The president held one public event at the White House that day: signing an executive order to help distressed communities through “opportunity zone” tax breaks. He ignored reporters’ shouted questions about Cohen and left the room.

Journalists who cover the White House say regular press briefings give them the opportunity to ask questions about scheduling and behind-the-scenes operations that they wouldn’t ask of the president over the screech of helicopter engines.

“One of my favorite things is, she’ll actually tell reporters when something on Twitter [from the president] is a directive or it’s just him venting,” the veteran reporter said of Mrs. Sanders. “If she chooses, she can decipher that or explain him. We can ask her questions that we would never ask the president in a 10-minute [appearance] where everybody’s screaming.”

Regardless, Mrs. Sanders said, Mr. Trump is the most media-accessible president in history.

“He’s done more interviews than any president has,” she said. “The amount of access that this White House has given to the press is unprecedented.
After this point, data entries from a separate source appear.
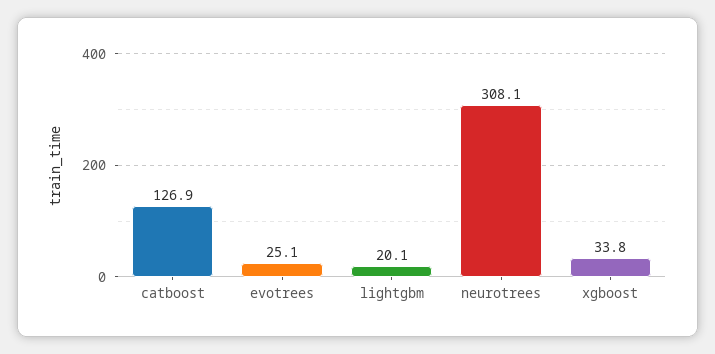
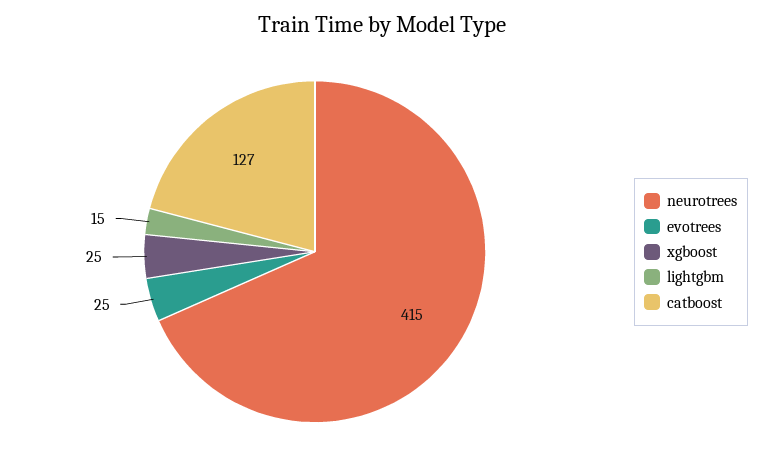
lightgbm: 20.1 -> 15
neurotrees: 308.1 -> 415
xgboost: 33.8 -> 25

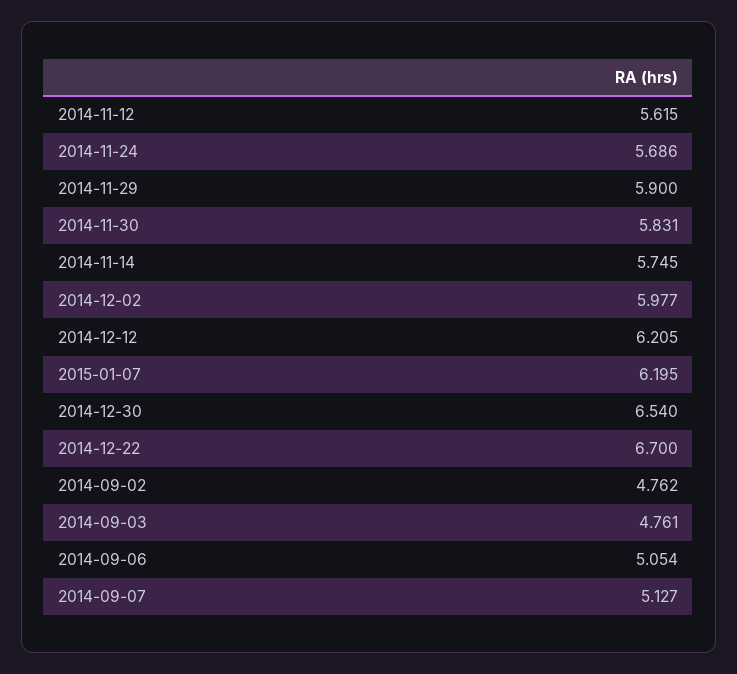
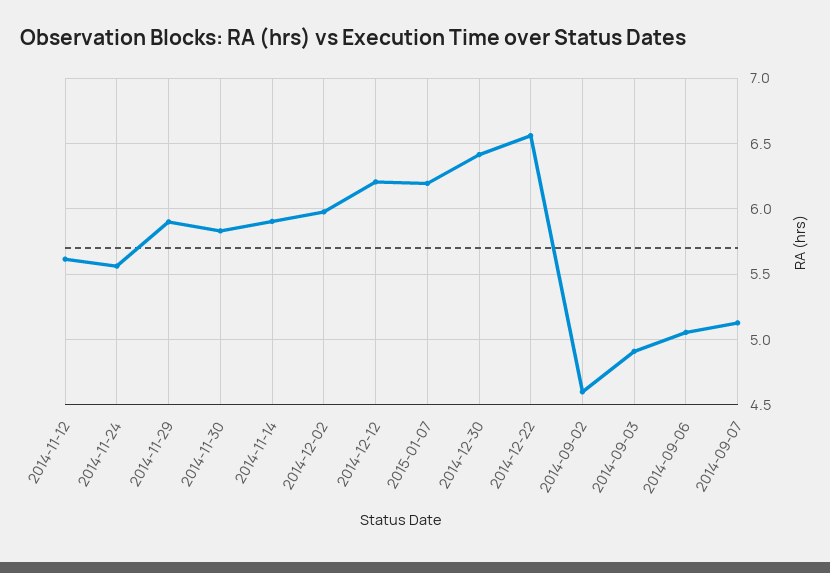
2014-11-24: 5.686 -> 5.55
2014-11-14: 5.745 -> 5.9
2014-12-30: 6.54 -> 6.4
2014-12-22: 6.7 -> 6.55
2014-09-02: 4.762 -> 4.6
2014-09-03: 4.761 -> 4.9

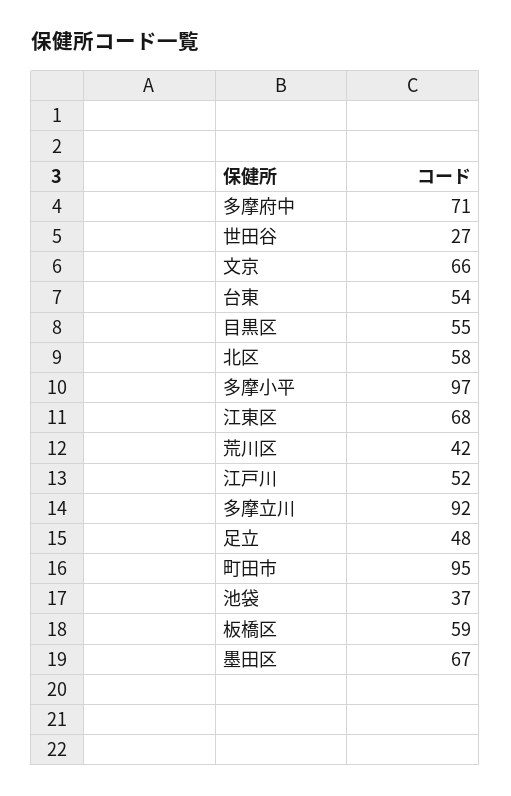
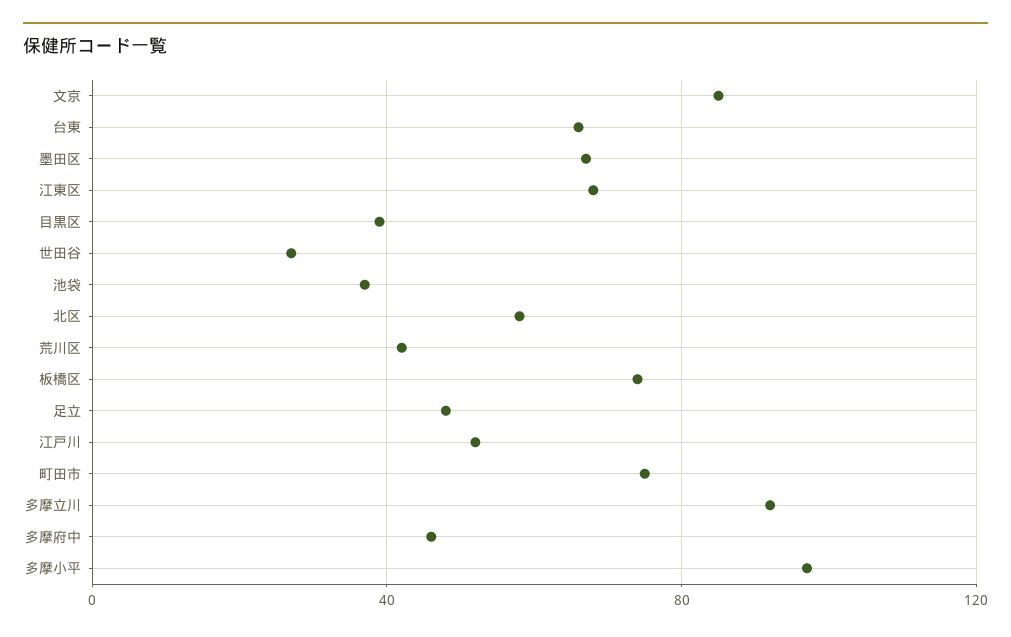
多摩府中: 71 -> 45
文京: 66 -> 85
台東: 54 -> 65
目黒区: 55 -> 40
町田市: 95 -> 75
板橋区: 59 -> 75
That’s certainly a positive thing and should be celebrated, not picked apart because we’re doing it in a different way than it has been done before.”

When Sean Spicer was Mr. Trump’s press secretary, the daily press briefings were often combative. Mr. Trump at first enjoyed the popularity of Mr. Spicer’s televised briefings but eventually soured on the parade of hostile questions to the point that the White House stopped televising them.
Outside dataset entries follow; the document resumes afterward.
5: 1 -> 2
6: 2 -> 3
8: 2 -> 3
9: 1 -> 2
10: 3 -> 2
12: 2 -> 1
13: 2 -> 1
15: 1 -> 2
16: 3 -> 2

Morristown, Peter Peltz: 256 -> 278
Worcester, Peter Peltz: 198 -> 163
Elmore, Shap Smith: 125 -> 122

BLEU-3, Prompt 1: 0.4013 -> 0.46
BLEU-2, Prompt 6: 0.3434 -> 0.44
When Mrs. Sanders took over in the summer of 2017, she managed to lower the temperature of the briefings and sometimes shut down reporters by allowing them only one question. But the general tenor of the media’s questions again seemed to turn more hostile in the late spring as reporters raised persistently accusatory questions about the administration’s policy of separating illegal migrant families at the southern border.

Some TV reporters rankled the White House by engaging in what the president and his aides said was grandstanding and posturing for the cameras to make Mr. Trump look bad. By the end of the summer, the frequency of Mrs. Sanders‘ televised press briefings was down to one per week or less.
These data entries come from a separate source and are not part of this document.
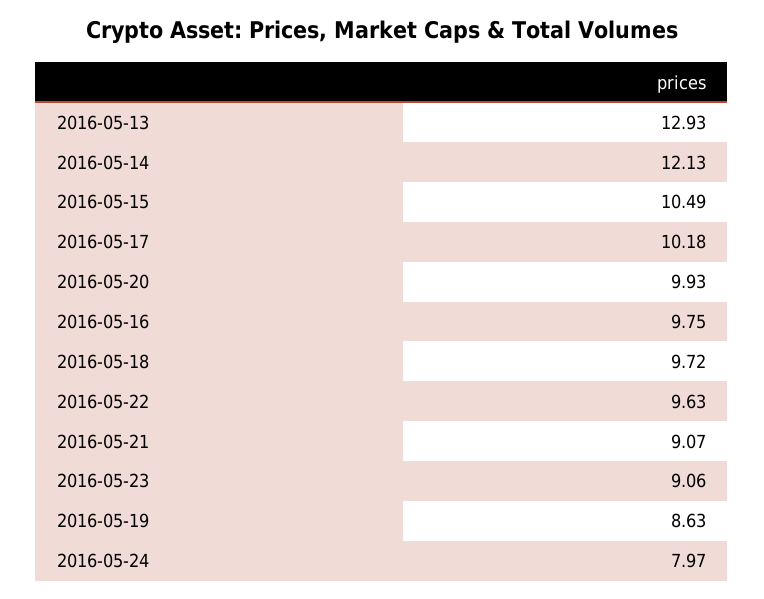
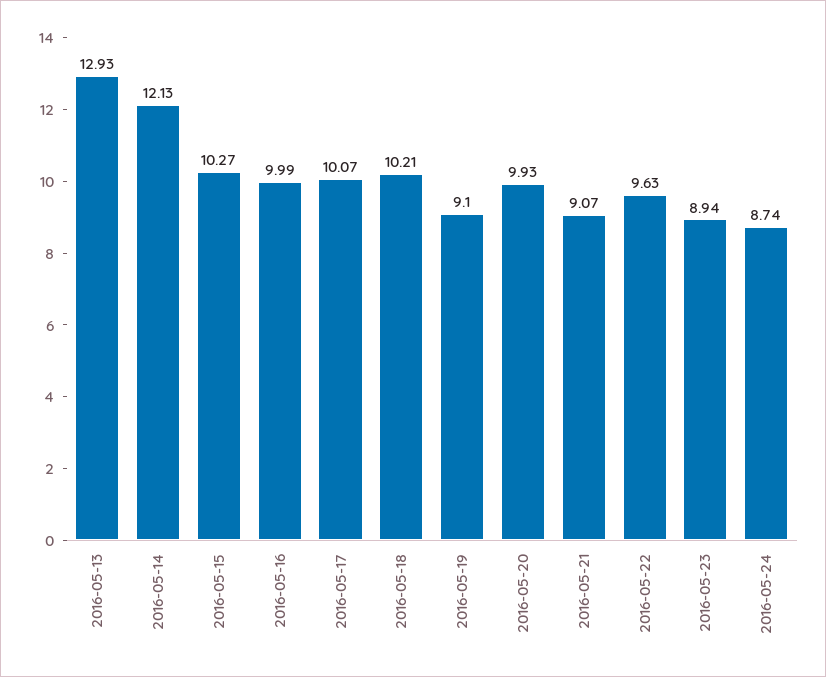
2016-05-15: 10.49 -> 10.27
2016-05-17: 10.18 -> 10.07
2016-05-16: 9.75 -> 9.99
2016-05-18: 9.72 -> 10.21
2016-05-23: 9.06 -> 8.94
2016-05-19: 8.63 -> 9.1
2016-05-24: 7.97 -> 8.74

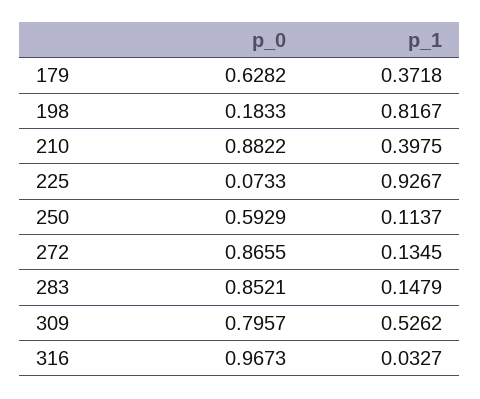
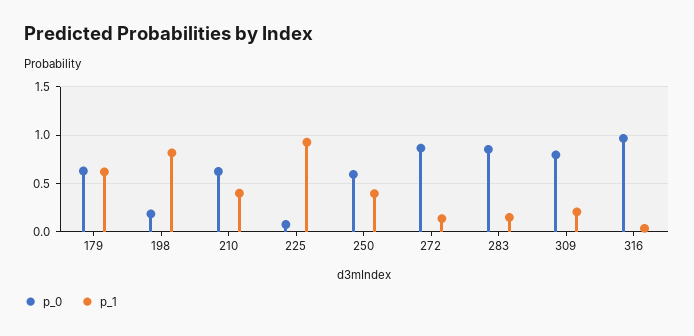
p_1, 179: 0.3718 -> 0.6
p_0, 210: 0.8822 -> 0.6
p_1, 250: 0.1137 -> 0.4
p_1, 309: 0.5262 -> 0.2

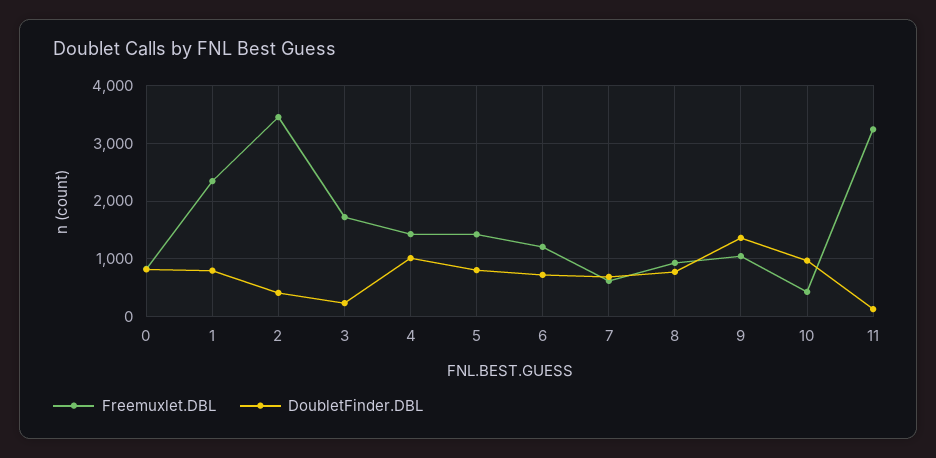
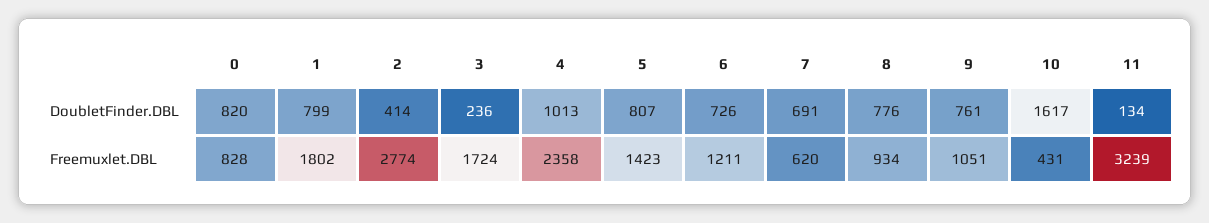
Freemuxlet.DBL, 1: 2400 -> 1802
Freemuxlet.DBL, 2: 3400 -> 2774
Freemuxlet.DBL, 4: 1400 -> 2358
DoubletFinder.DBL, 9: 1400 -> 761
DoubletFinder.DBL, 10: 1000 -> 1617

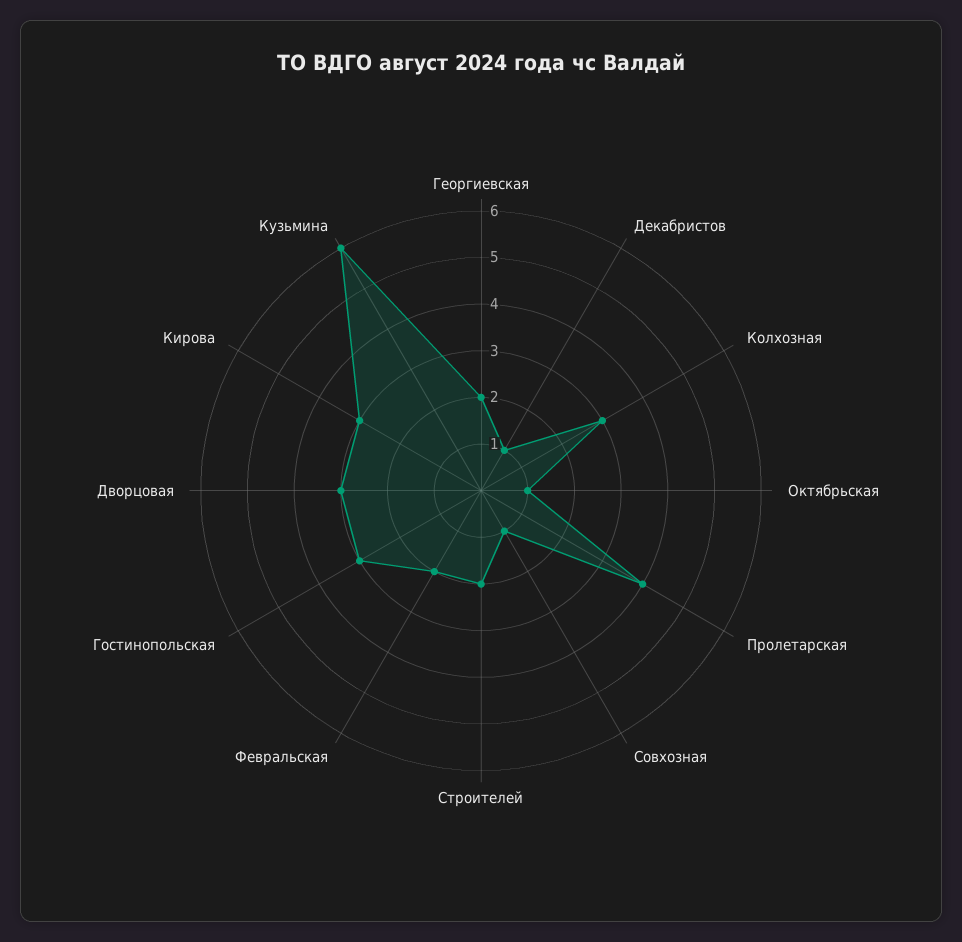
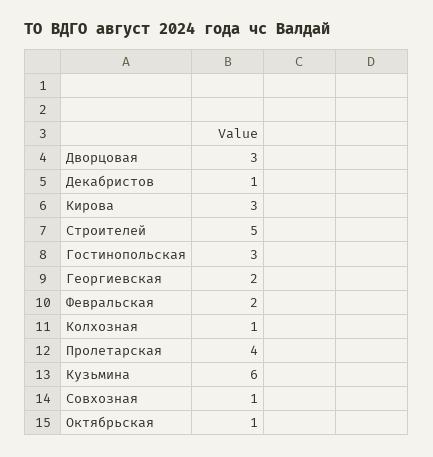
Колхозная: 3 -> 1
Строителей: 2 -> 5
Mr. Lichter said eliminating press briefings also reduces the chances of Mrs. Sanders getting caught in a contradiction with the president, who sometimes posts unexpected tweets that his staff doesn’t know are coming and can’t elaborate on.

“Every president has his own relationship both with reporters and with his staff,” he said. “For Donald Trump, he never makes it easy for his press secretary. You’ve got to be careful not to tell the press anything you think is false, but also not to say something that’s going to make the boss mad.”

He said the job of White House press secretary is difficult no matter who is president because the staffer is “serving two masters” — the president and the press.

“In the past, it did establish a sense of trust between reporters who wanted to find out what was going on and the White House that wanted to inform them — sometimes mislead, but usually not blatantly lie,” he said.

Mrs. Sanders, who said she has no plans to leave the White House, said she hopes her legacy will be one of “honesty and transparency.”

“I hope that it will be that I showed up every day and I did the very best job that I could to put forward the president’s message,” she said, adding that she has tried “to do the best job that I could to answer questions.”